Understanding the data structure is crucial for aggregating data across multiple experiments (inputs). Even when using the same variables, different experiments may have varying column sizes or data structures due to factors such as subtotal effects and other experimental settings. These discrepancies can lead to errors if the merging process relies solely on variable names without accounting for structural differences.

To compare data structures across multiple experiments, use the following command:

```{r compare_var_structure}
# (1) Comparing all variable structures across experiments 
vars_comparison <- compare_var_structure(
  variables = "ALL", sl4_data1, sl4_data2
)
print(vars_comparison$match[1:2, ])

# (2) Comparing selected variable structures across experiments 
var_comparison <- compare_var_structure(
  variables = c("pds", "pms"), sl4_data1, sl4_data2
)
print(var_comparison$match[1:2, ])
```
This function returns a list containing:
- **match**: A data frame of variables with identical dimension names and structures across inputs.
- **diff** (if any): A data frame listing variables with structural mismatches. Note: If this list appears, you may need to focus on handling these variables.
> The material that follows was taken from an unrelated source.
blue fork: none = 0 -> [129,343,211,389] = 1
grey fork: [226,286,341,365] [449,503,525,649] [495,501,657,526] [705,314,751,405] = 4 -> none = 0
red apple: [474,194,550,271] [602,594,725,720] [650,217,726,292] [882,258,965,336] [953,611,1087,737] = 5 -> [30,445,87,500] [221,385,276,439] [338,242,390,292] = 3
It is designed to report potential issue-causing variables when merging datasets.

Additionally, the function includes the `<keep_unique>` option (default: `FALSE`) which allows users to extract variables with unique names and structures across all inputs. This is particularly useful when inputs contain different sets of variables that need to be combined into a final dataset.

```{r unique_compare_var_structure}
# (3) Extracting unique variable structures
unique_vars <- compare_var_structure(, 
                                     sl4_data1, sl4_data2,
  keep_unique = TRUE
)
print(unique_vars$match[1:10, ])
```
This function returns a list containing:
- **match**: A data frame displaying distinct variable structures found across inputs.
- **diff** (if any): A data frame detailing how structures differ between inputs.

To sum up,
- `keep_unique = FALSE` → Checks whether variables match across inputs.
- `keep_unique = TRUE` → Extracts all unique variable structures, regardless of whether they match, while reports any variables that do not align.

## Dimension Structure  

The following commands can be used to retrieve unique dimension names as patterns and their corresponding elements:
```{r get_dim_patterns}
# (1) Extracting dimension patterns (e.g., REG*COMM*ACTS)
dims_strg_har <- get_dim_patterns(har_data1, har_data2)
print(dims_strg_har[1:4, ])

# (2) Extracting unique dimension patterns (e.g., REG*COMM*ACTS)
dims_strg_har <- get_dim_patterns(har_data1, har_data2,
                                  keep_unique =TRUE)
print(dims_strg_har[1:4, ])

# (2) Extracting dimension elements e.g., REG, COMM, ACTS
dims_strg_har_uniq <- get_dim_elements(har_data1, har_data2, 
                                       keep_unique =TRUE)
print(dims_strg_har_uniq[1:4, ])

```
### Patterns vs. Elements 
Patterns represent structured dimension names (e.g., `"REG*COMM*ACTS"`), while elements extract individual dimension elements (e.g., `"REG"`, `"COMM"`, `"ACTS"`).